The assassin suffered the full fury of the French military court. His hand, the hand that stabbed Kléber was incinerated and later he was impaled and left to die in agony.
We arrived home to discover that an old-new crisis was threatening Netanyahu’s broad coalition government. Many secular Israelis see the strength of Netanyahu’s coalition as a historic opportunity to change the long-standing agreement with the ultra-Orthodox ( Haredi)  sector and devise a way to share the national security burden with some kind of agreement where they can be enlisted in the Army or some other form of non-military national service. Netanyahu himself appointed a committee to try to resolve the thorny issue – only to dissolve it on Monday of this week – days before it was due to release its findings. The move sent political shockwaves through the Knesset. For the past month, Kadima party member Yohanan Plesner has taken on the role of trying to create a new groundbreaking structure that would fairly share the defence  burden.
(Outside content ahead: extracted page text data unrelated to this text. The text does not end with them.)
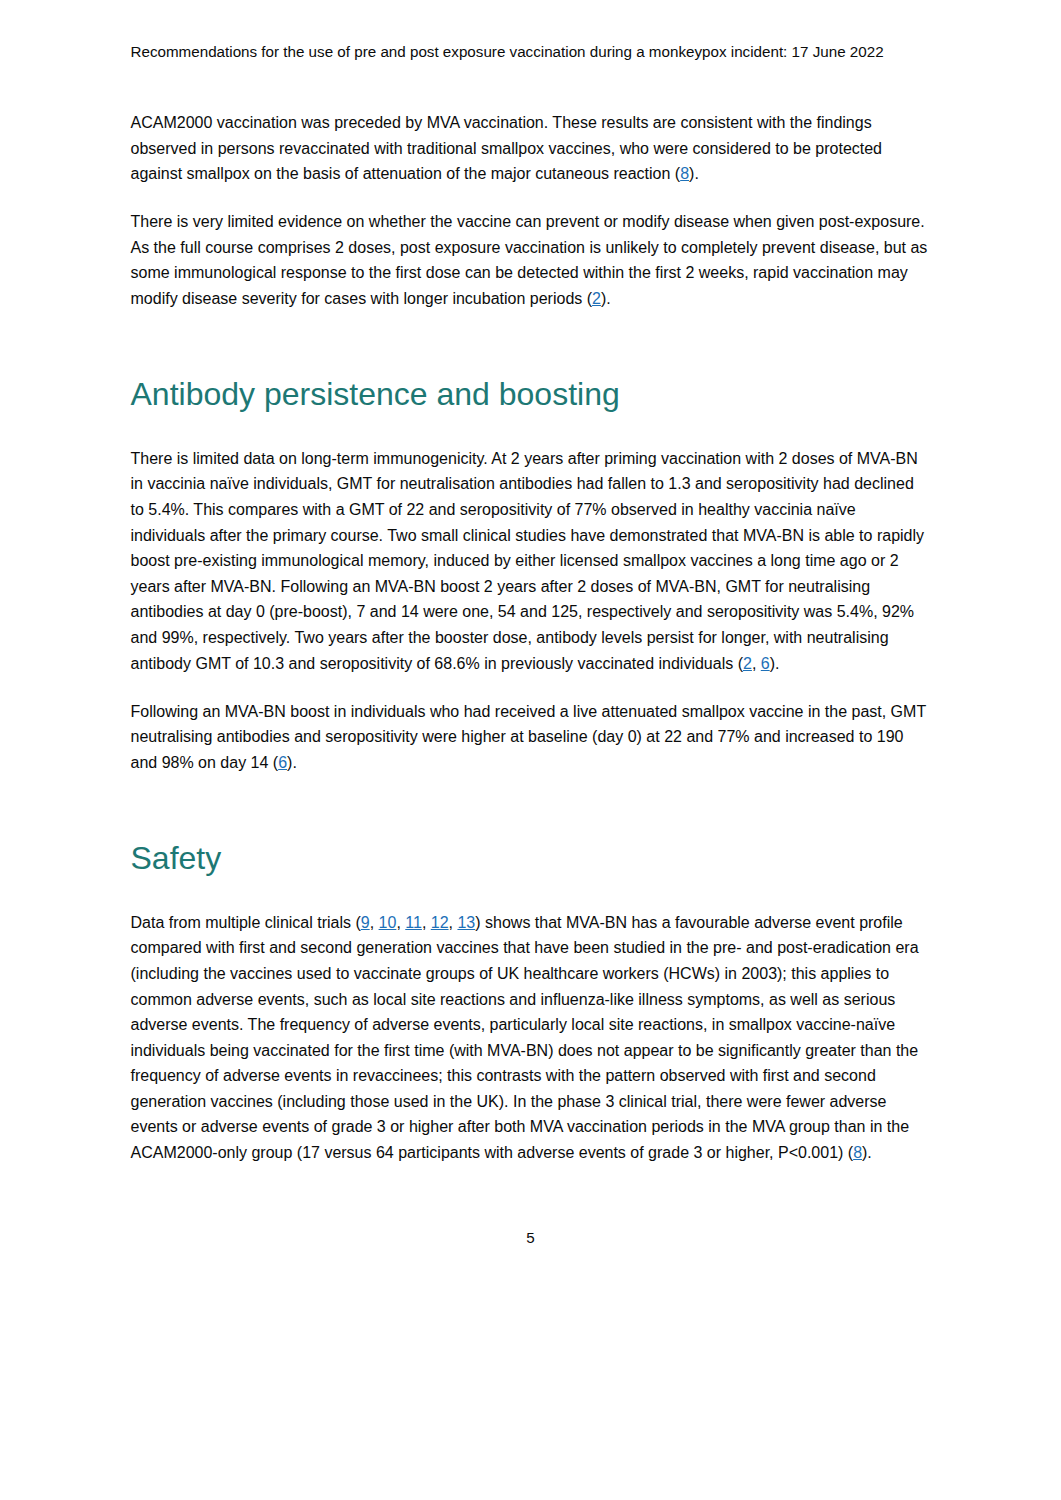Recommendations for the use of pre and post exposure vaccination during a monkeypox incident: 17 June 2022
ACAM2000 vaccination was preceded by MVA vaccination. These results are consistent with the findings observed in persons revaccinated with traditional smallpox vaccines, who were considered to be protected against smallpox on the basis of attenuation of the major cutaneous reaction (8).
There is very limited evidence on whether the vaccine can prevent or modify disease when given post-exposure. As the full course comprises 2 doses, post exposure vaccination is unlikely to completely prevent disease, but as some immunological response to the first dose can be detected within the first 2 weeks, rapid vaccination may modify disease severity for cases with longer incubation periods (2).
Antibody persistence and boosting
There is limited data on long-term immunogenicity. At 2 years after priming vaccination with 2 doses of MVA-BN in vaccinia naïve individuals, GMT for neutralisation antibodies had fallen to 1.3 and seropositivity had declined to 5.4%. This compares with a GMT of 22 and seropositivity of 77% observed in healthy vaccinia naïve individuals after the primary course. Two small clinical studies have demonstrated that MVA-BN is able to rapidly boost pre-existing immunological memory, induced by either licensed smallpox vaccines a long time ago or 2 years after MVA-BN. Following an MVA-BN boost 2 years after 2 doses of MVA-BN, GMT for neutralising antibodies at day 0 (pre-boost), 7 and 14 were one, 54 and 125, respectively and seropositivity was 5.4%, 92% and 99%, respectively. Two years after the booster dose, antibody levels persist for longer, with neutralising antibody GMT of 10.3 and seropositivity of 68.6% in previously vaccinated individuals (2, 6).
Following an MVA-BN boost in individuals who had received a live attenuated smallpox vaccine in the past, GMT neutralising antibodies and seropositivity were higher at baseline (day 0) at 22 and 77% and increased to 190 and 98% on day 14 (6).
Safety
Data from multiple clinical trials (9, 10, 11, 12, 13) shows that MVA-BN has a favourable adverse event profile compared with first and second generation vaccines that have been studied in the pre- and post-eradication era (including the vaccines used to vaccinate groups of UK healthcare workers (HCWs) in 2003); this applies to common adverse events, such as local site reactions and influenza-like illness symptoms, as well as serious adverse events. The frequency of adverse events, particularly local site reactions, in smallpox vaccine-naïve individuals being vaccinated for the first time (with MVA-BN) does not appear to be significantly greater than the frequency of adverse events in revaccinees; this contrasts with the pattern observed with first and second generation vaccines (including those used in the UK). In the phase 3 clinical trial, there were fewer adverse events or adverse events of grade 3 or higher after both MVA vaccination periods in the MVA group than in the ACAM2000-only group (17 versus 64 participants with adverse events of grade 3 or higher, P<0.001) (8).
5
Plesner’s defunct committee sought a way  to enlist the ultra-religious, as well as Arab-Israelis.
Once again Prime Minister Netanyahu has chosen to appease the Haredi parties in the Knesset. Unless he finds a compromise he is liable to lose his new coalition partner –Kadima.
My guess is that he will prefer the men in the black hats.  
Have a good weekend.


Beni                                        6th of July, 2012.